━━━ DATA RECORDS

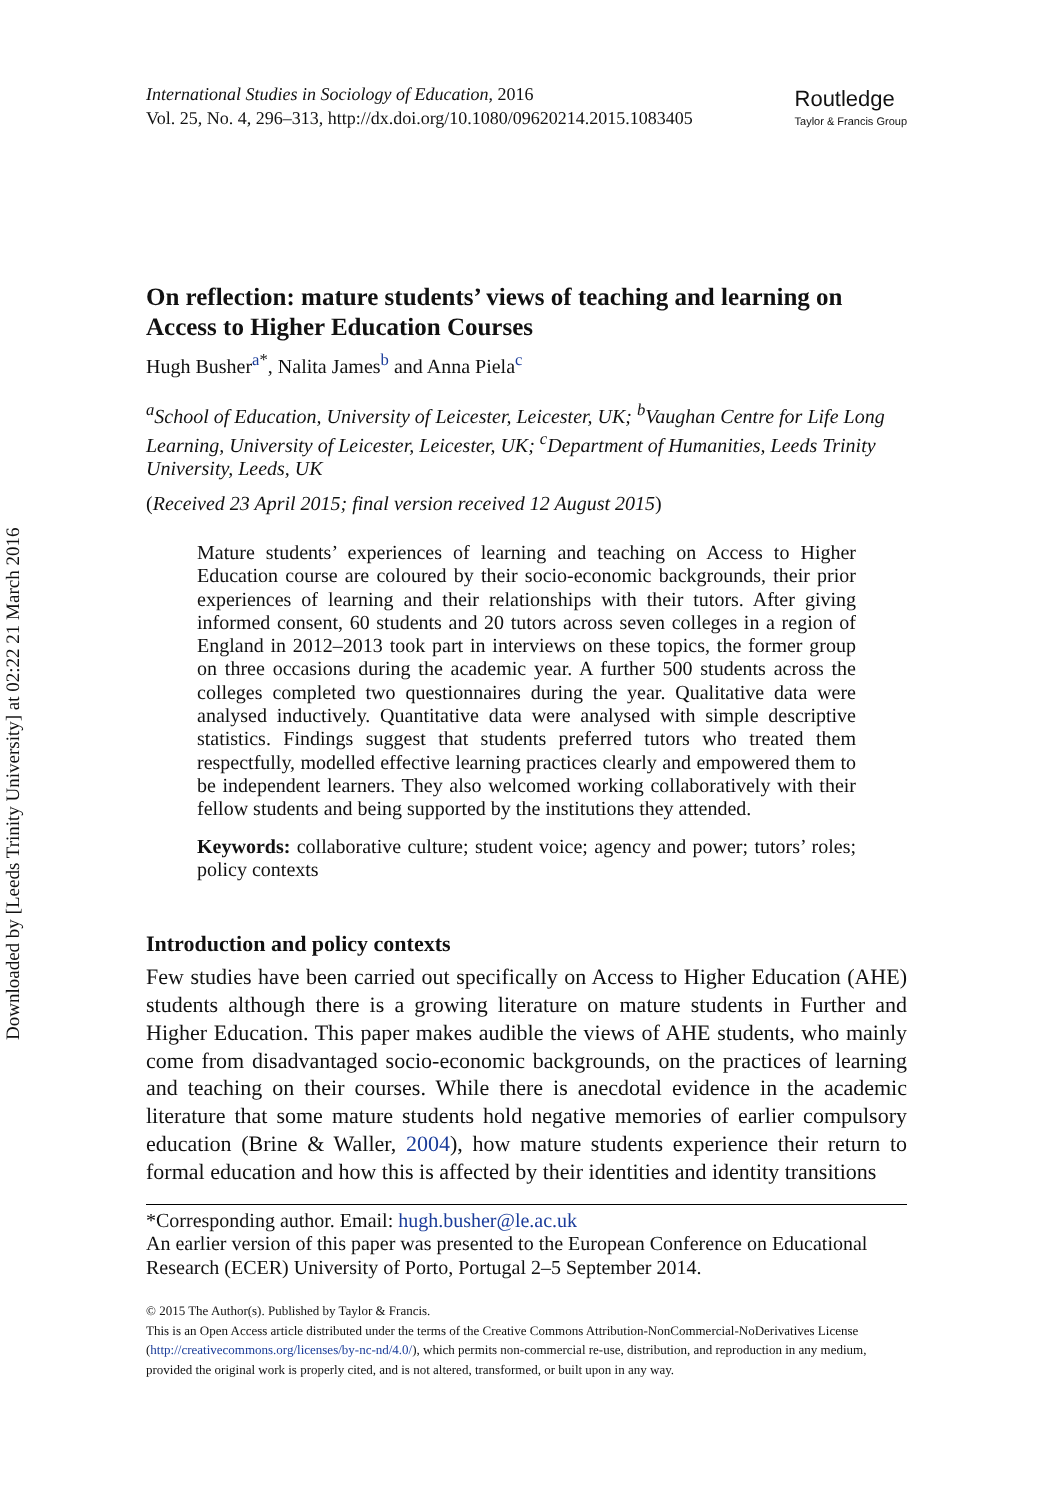Downloaded by [Leeds Trinity University] at 02:22 21 March 2016
International Studies in Sociology of Education, 2016
Vol. 25, No. 4, 296–313, http://dx.doi.org/10.1080/09620214.2015.1083405
Routledge
Taylor & Francis Group
On reflection: mature students’ views of teaching and learning on Access to Higher Education Courses
Hugh Busher<sup>a*</sup>, Nalita James<sup>b</sup> and Anna Piela<sup>c</sup>
<sup>a</sup> School of Education, University of Leicester, Leicester, UK; <sup>b</sup>Vaughan Centre for Life Long Learning, University of Leicester, Leicester, UK; <sup>c</sup>Department of Humanities, Leeds Trinity University, Leeds, UK
(Received 23 April 2015; final version received 12 August 2015)
Mature students’ experiences of learning and teaching on Access to Higher Education course are coloured by their socio-economic backgrounds, their prior experiences of learning and their relationships with their tutors. After giving informed consent, 60 students and 20 tutors across seven colleges in a region of England in 2012–2013 took part in interviews on these topics, the former group on three occasions during the academic year. A further 500 students across the colleges completed two questionnaires during the year. Qualitative data were analysed inductively. Quantitative data were analysed with simple descriptive statistics. Findings suggest that students preferred tutors who treated them respectfully, modelled effective learning practices clearly and empowered them to be independent learners. They also welcomed working collaboratively with their fellow students and being supported by the institutions they attended.
Keywords: collaborative culture; student voice; agency and power; tutors’ roles; policy contexts
Introduction and policy contexts
Few studies have been carried out specifically on Access to Higher Education (AHE) students although there is a growing literature on mature students in Further and Higher Education. This paper makes audible the views of AHE students, who mainly come from disadvantaged socio-economic backgrounds, on the practices of learning and teaching on their courses. While there is anecdotal evidence in the academic literature that some mature students hold negative memories of earlier compulsory education (Brine & Waller, 2004), how mature students experience their return to formal education and how this is affected by their identities and identity transitions
*Corresponding author. Email: hugh.busher@le.ac.uk
An earlier version of this paper was presented to the European Conference on Educational Research (ECER) University of Porto, Portugal 2–5 September 2014.
© 2015 The Author(s). Published by Taylor & Francis.
This is an Open Access article distributed under the terms of the Creative Commons Attribution-NonCommercial-NoDerivatives License (http://creativecommons.org/licenses/by-nc-nd/4.0/), which permits non-commercial re-use, distribution, and reproduction in any medium, provided the original work is properly cited, and is not altered, transformed, or built upon in any way.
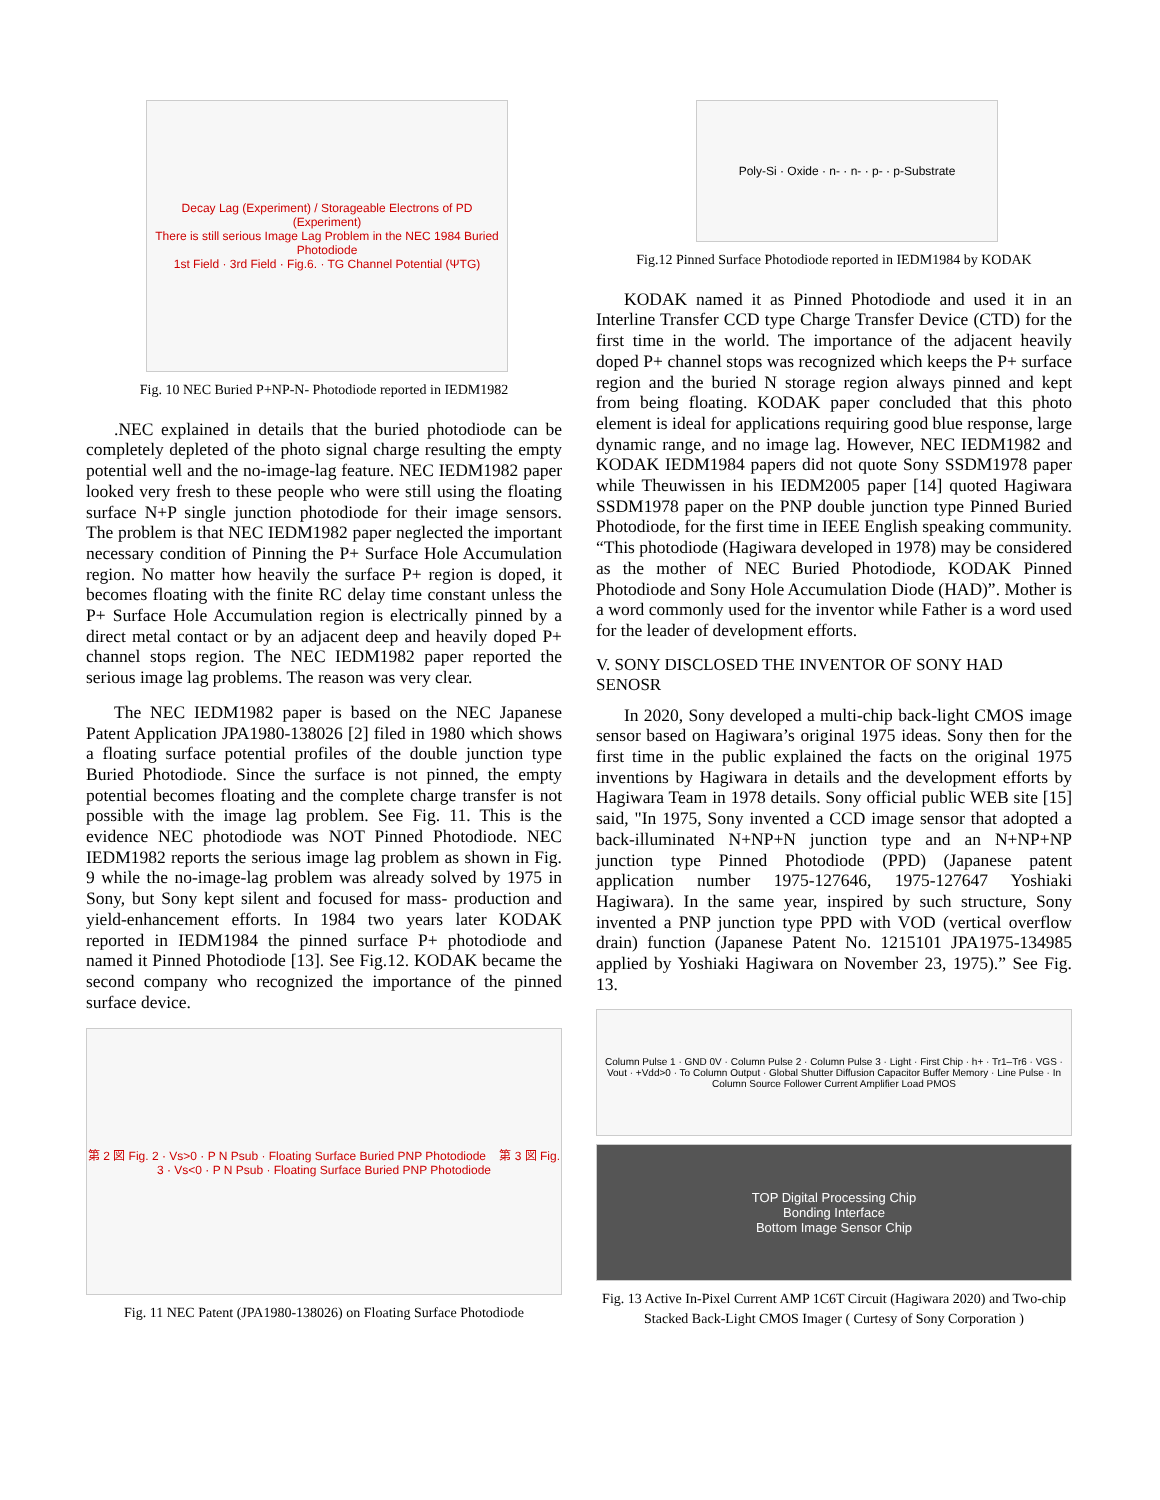Decay Lag (Experiment) / Storageable Electrons of PD (Experiment)
There is still serious Image Lag Problem in the NEC 1984 Buried Photodiode
1st Field · 3rd Field · Fig.6. · TG Channel Potential (ΨTG)
Fig. 10 NEC Buried P+NP-N- Photodiode reported in IEDM1982
.NEC explained in details that the buried photodiode can be completely depleted of the photo signal charge resulting the empty potential well and the no-image-lag feature. NEC IEDM1982 paper looked very fresh to these people who were still using the floating surface N+P single junction photodiode for their image sensors. The problem is that NEC IEDM1982 paper neglected the important necessary condition of Pinning the P+ Surface Hole Accumulation region. No matter how heavily the surface P+ region is doped, it becomes floating with the finite RC delay time constant unless the P+ Surface Hole Accumulation region is electrically pinned by a direct metal contact or by an adjacent deep and heavily doped P+ channel stops region. The NEC IEDM1982 paper reported the serious image lag problems. The reason was very clear.
The NEC IEDM1982 paper is based on the NEC Japanese Patent Application JPA1980-138026 [2] filed in 1980 which shows a floating surface potential profiles of the double junction type Buried Photodiode. Since the surface is not pinned, the empty potential becomes floating and the complete charge transfer is not possible with the image lag problem. See Fig. 11. This is the evidence NEC photodiode was NOT Pinned Photodiode. NEC IEDM1982 reports the serious image lag problem as shown in Fig. 9 while the no-image-lag problem was already solved by 1975 in Sony, but Sony kept silent and focused for mass- production and yield-enhancement efforts. In 1984 two years later KODAK reported in IEDM1984 the pinned surface P+ photodiode and named it Pinned Photodiode [13]. See Fig.12. KODAK became the second company who recognized the importance of the pinned surface device.
第 2 図 Fig. 2 · Vs>0 · P N Psub · Floating Surface Buried PNP Photodiode 第 3 図 Fig. 3 · Vs<0 · P N Psub · Floating Surface Buried PNP Photodiode
Fig. 11 NEC Patent (JPA1980-138026) on Floating Surface Photodiode
Poly-Si · Oxide · n- · n- · p- · p-Substrate
Fig.12 Pinned Surface Photodiode reported in IEDM1984 by KODAK
KODAK named it as Pinned Photodiode and used it in an Interline Transfer CCD type Charge Transfer Device (CTD) for the first time in the world. The importance of the adjacent heavily doped P+ channel stops was recognized which keeps the P+ surface region and the buried N storage region always pinned and kept from being floating. KODAK paper concluded that this photo element is ideal for applications requiring good blue response, large dynamic range, and no image lag. However, NEC IEDM1982 and KODAK IEDM1984 papers did not quote Sony SSDM1978 paper while Theuwissen in his IEDM2005 paper [14] quoted Hagiwara SSDM1978 paper on the PNP double junction type Pinned Buried Photodiode, for the first time in IEEE English speaking community. “This photodiode (Hagiwara developed in 1978) may be considered as the mother of NEC Buried Photodiode, KODAK Pinned Photodiode and Sony Hole Accumulation Diode (HAD)”. Mother is a word commonly used for the inventor while Father is a word used for the leader of development efforts.
V. SONY DISCLOSED THE INVENTOR OF SONY HAD SENOSR
In 2020, Sony developed a multi-chip back-light CMOS image sensor based on Hagiwara’s original 1975 ideas. Sony then for the first time in the public explained the facts on the original 1975 inventions by Hagiwara in details and the development efforts by Hagiwara Team in 1978 details. Sony official public WEB site [15] said, "In 1975, Sony invented a CCD image sensor that adopted a back-illuminated N+NP+N junction type and an N+NP+NP junction type Pinned Photodiode (PPD) (Japanese patent application number 1975-127646, 1975-127647 Yoshiaki Hagiwara). In the same year, inspired by such structure, Sony invented a PNP junction type PPD with VOD (vertical overflow drain) function (Japanese Patent No. 1215101 JPA1975-134985 applied by Yoshiaki Hagiwara on November 23, 1975).” See Fig. 13.
Column Pulse 1 · GND 0V · Column Pulse 2 · Column Pulse 3 · Light · First Chip · h+ · Tr1–Tr6 · VGS · Vout · +Vdd>0 · To Column Output · Global Shutter Diffusion Capacitor Buffer Memory · Line Pulse · In Column Source Follower Current Amplifier Load PMOS
TOP Digital Processing Chip
Bonding Interface
Bottom Image Sensor Chip
Fig. 13 Active In-Pixel Current AMP 1C6T Circuit (Hagiwara 2020) and Two-chip Stacked Back-Light CMOS Imager ( Curtesy of Sony Corporation )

━━━━━━

EXERCISE DETAILS :: In the listing above, find the line containing "The NEC IEDM1982 paper is" and the line containing "Fig.12 Pinned Surface". Output them and every line between, exactly, and nothing else.

RESPONSE AREA ::
The NEC IEDM1982 paper is based on the NEC Japanese Patent Application JPA1980-138026 [2] filed in 1980 which shows a floating surface potential profiles of the double junction type Buried Photodiode. Since the surface is not pinned, the empty potential becomes floating and the complete charge transfer is not possible with the image lag problem. See Fig. 11. This is the evidence NEC photodiode was NOT Pinned Photodiode. NEC IEDM1982 reports the serious image lag problem as shown in Fig. 9 while the no-image-lag problem was already solved by 1975 in Sony, but Sony kept silent and focused for mass- production and yield-enhancement efforts. In 1984 two years later KODAK reported in IEDM1984 the pinned surface P+ photodiode and named it Pinned Photodiode [13]. See Fig.12. KODAK became the second company who recognized the importance of the pinned surface device.
第 2 図 Fig. 2 · Vs>0 · P N Psub · Floating Surface Buried PNP Photodiode 第 3 図 Fig. 3 · Vs<0 · P N Psub · Floating Surface Buried PNP Photodiode
Fig. 11 NEC Patent (JPA1980-138026) on Floating Surface Photodiode
Poly-Si · Oxide · n- · n- · p- · p-Substrate
Fig.12 Pinned Surface Photodiode reported in IEDM1984 by KODAK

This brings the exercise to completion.